Iron ore inventories at China’s 45 major ports have fallen to 116.75 million tons at the end of June, down 21 percent from a recent peak in March, and the lowest level since the start of 2017. Steel mills are also starting to prefer lower grade iron ore.

If iron ore rallies, likely Chinese mills switch to lower grade ore

If iron ore continues to rally, or even remain at elevated prices, it’s likely more Chinese mills will be tempted to switch to lower grade ore, which will benefit Australian exporters, but also provide some lifeline to the moribund domestic Chinese mining sector.

Domestic iron ore mines are producing more iron ore, while mills have also sharply increased the use of scrap in the converter burden to cut back on iron ore usage, according to the China Iron and Steel Association.

Meanwhile, in a separate dry bulk trade, i.e. Indian coal imports, Banchero Costa said that “during the first quarter of 2019 the most dynamic and fastest growing major commodity was coal which grew an estimated 7 per cent compared to the first quarter of 2018.

India recorded two digits growth in coal import in FQ of 2019 

Whilst Coal imports into China and Japan the first and third largest importers were slightly lower during the first quarter of 2019 compared to same period of 2018, there was a very large number of countries where imports recorded two digits growth (in a few cases three digits growth); to name the largest India, Taiwan, Malaysia, Thailand, Vietnam, Pakistan, Bangladesh”.

According to the shipbroker, “it is clear that with the economic development, the Indian Subcontinent and South East Asia are quickly becoming the new sources of demand for the coal trade.
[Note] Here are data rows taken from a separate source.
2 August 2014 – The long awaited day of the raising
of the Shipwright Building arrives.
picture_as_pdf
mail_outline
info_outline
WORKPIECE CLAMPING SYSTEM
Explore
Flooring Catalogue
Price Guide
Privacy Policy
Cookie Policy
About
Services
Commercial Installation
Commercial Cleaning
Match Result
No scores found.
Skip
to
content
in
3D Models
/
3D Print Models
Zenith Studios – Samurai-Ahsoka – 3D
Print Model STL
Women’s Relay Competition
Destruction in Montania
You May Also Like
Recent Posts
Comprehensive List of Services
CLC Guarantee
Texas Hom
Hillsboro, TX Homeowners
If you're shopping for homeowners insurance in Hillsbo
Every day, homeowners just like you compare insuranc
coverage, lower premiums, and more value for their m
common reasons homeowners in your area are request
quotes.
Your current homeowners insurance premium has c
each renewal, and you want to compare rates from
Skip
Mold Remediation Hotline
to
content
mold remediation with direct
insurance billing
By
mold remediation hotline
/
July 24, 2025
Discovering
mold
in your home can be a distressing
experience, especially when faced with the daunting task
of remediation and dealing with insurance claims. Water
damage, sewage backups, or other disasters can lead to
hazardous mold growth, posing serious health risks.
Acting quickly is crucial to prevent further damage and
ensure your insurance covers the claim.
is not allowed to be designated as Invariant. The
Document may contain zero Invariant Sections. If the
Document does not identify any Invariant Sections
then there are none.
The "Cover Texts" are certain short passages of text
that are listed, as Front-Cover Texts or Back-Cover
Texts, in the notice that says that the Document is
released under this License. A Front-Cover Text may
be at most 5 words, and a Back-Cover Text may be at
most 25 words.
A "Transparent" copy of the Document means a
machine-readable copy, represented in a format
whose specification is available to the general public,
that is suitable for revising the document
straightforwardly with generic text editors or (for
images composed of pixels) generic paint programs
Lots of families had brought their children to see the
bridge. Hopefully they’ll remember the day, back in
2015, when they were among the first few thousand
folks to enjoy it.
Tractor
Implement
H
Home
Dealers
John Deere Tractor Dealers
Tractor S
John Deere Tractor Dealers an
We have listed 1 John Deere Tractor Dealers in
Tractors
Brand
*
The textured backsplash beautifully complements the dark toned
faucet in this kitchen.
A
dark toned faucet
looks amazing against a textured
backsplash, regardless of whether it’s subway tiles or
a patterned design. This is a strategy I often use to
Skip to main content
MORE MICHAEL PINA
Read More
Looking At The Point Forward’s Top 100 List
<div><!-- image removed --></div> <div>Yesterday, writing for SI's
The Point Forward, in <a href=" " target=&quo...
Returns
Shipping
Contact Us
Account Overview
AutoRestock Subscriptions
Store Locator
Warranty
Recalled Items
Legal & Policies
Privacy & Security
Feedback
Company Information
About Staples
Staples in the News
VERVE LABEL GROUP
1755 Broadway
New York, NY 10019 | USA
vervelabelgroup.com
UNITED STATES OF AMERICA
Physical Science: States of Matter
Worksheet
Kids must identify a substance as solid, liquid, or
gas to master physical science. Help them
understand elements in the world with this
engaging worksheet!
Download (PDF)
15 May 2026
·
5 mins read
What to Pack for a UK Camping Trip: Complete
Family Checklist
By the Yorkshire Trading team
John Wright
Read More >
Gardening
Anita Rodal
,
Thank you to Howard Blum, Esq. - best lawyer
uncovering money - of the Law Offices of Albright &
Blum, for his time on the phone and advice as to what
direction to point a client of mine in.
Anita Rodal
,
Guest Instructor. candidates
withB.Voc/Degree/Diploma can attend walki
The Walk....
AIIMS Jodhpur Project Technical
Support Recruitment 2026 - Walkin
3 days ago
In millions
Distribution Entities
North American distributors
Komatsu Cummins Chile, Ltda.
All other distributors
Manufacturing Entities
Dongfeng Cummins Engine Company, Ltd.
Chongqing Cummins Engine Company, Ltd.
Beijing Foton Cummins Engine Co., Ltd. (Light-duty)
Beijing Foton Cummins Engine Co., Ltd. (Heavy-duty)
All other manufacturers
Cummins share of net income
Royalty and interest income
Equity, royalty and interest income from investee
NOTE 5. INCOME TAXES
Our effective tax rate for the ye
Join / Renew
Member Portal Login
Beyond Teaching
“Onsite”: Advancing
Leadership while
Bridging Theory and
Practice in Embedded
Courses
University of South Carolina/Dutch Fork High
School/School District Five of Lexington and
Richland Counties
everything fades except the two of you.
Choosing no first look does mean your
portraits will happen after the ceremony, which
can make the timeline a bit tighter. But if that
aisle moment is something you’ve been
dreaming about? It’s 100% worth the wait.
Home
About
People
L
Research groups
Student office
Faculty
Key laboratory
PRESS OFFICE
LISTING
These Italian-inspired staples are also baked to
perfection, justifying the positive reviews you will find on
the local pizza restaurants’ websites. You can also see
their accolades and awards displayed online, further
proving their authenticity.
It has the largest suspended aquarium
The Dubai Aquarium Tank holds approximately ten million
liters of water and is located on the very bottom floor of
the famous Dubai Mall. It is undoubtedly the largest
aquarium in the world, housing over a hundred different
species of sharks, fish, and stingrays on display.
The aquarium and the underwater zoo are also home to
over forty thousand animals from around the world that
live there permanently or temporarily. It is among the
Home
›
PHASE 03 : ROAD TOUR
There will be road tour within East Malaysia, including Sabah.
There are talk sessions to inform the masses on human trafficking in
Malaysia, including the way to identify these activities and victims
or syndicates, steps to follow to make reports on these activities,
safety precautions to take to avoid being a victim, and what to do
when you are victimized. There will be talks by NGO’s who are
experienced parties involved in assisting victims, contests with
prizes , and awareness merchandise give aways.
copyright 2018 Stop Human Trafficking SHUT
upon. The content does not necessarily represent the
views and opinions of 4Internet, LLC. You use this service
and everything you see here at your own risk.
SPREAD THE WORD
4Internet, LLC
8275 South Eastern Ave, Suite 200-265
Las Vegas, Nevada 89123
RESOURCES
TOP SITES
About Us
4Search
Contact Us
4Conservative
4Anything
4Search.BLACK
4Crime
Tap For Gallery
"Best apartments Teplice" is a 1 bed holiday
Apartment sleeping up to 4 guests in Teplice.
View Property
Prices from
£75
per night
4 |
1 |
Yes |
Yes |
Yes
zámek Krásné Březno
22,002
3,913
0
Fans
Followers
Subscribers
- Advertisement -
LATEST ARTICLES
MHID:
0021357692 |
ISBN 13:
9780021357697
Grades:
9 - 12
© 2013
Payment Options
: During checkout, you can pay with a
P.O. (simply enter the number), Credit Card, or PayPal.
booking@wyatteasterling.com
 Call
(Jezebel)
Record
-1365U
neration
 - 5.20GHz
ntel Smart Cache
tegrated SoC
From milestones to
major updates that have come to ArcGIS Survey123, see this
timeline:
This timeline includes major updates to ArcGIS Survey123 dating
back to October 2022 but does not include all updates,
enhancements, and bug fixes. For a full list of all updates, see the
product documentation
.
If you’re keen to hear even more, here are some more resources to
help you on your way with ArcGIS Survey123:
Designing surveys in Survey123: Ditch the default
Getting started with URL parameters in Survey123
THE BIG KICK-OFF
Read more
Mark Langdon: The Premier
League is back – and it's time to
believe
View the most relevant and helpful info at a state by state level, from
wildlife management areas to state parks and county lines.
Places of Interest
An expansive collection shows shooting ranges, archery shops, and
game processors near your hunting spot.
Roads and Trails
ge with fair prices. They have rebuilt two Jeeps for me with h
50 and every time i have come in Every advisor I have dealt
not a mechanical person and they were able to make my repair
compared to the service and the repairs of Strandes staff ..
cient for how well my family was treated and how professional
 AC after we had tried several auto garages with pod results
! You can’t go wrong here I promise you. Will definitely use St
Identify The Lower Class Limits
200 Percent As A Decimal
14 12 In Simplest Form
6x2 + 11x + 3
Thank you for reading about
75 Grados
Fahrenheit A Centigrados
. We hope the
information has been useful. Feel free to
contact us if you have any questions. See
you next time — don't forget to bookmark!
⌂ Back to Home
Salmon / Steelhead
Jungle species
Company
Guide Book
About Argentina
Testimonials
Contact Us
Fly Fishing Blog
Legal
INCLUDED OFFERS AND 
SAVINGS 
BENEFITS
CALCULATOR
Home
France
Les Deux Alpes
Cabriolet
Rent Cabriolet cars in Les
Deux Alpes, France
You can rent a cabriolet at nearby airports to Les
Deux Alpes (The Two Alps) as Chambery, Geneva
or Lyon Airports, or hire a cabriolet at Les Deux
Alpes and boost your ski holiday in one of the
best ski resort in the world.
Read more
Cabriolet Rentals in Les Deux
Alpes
The single largest driver was India with imports that increased 14 per cent (1Q18 vs. 1Q19) to over 56 million tons.

India is set to rival China again as the largest importer of coal in 2019, a record briefly detained in 2015 and 2016. Where is India sourcing all this additional coal? SE Asia (i.e. Indonesia) exports to India only increased 2 per cent, whilst imports from North America, both from the Atlantic and Pacific basins increased 41 per cent and 35 per cent respectively; a lot more coal was also imported from Australia +12 per cent:

India importing more coal and also from further away

Not only India is importing a lot more coal, it is also importing it from further away. If we compare coal imports in the first quarter of 2017 and the first quarter of 2019, we can see that despite the trends just described above the share of imports by each vessel size did not change much with smaller size vessels like Supra Max sourcing 22 per cent (was 21 per cent in 2017) of coal, Pana Max 40 per cent (was 37 per cent) and Cape Size 29 per cent (was 28 per cent).

Indian imports offer demand growth for Supra Max, Pana Max and Cape Size

One would believe that importing a lot more and from further away the vessels’ choice would move to bigger units, but, mainly due to draft restrictions in Indian Ports, this is not the case for Indian imports that offer good demand growth both for Supra Max and Pana Max and also for Cape Size”, Banchero Costa concluded.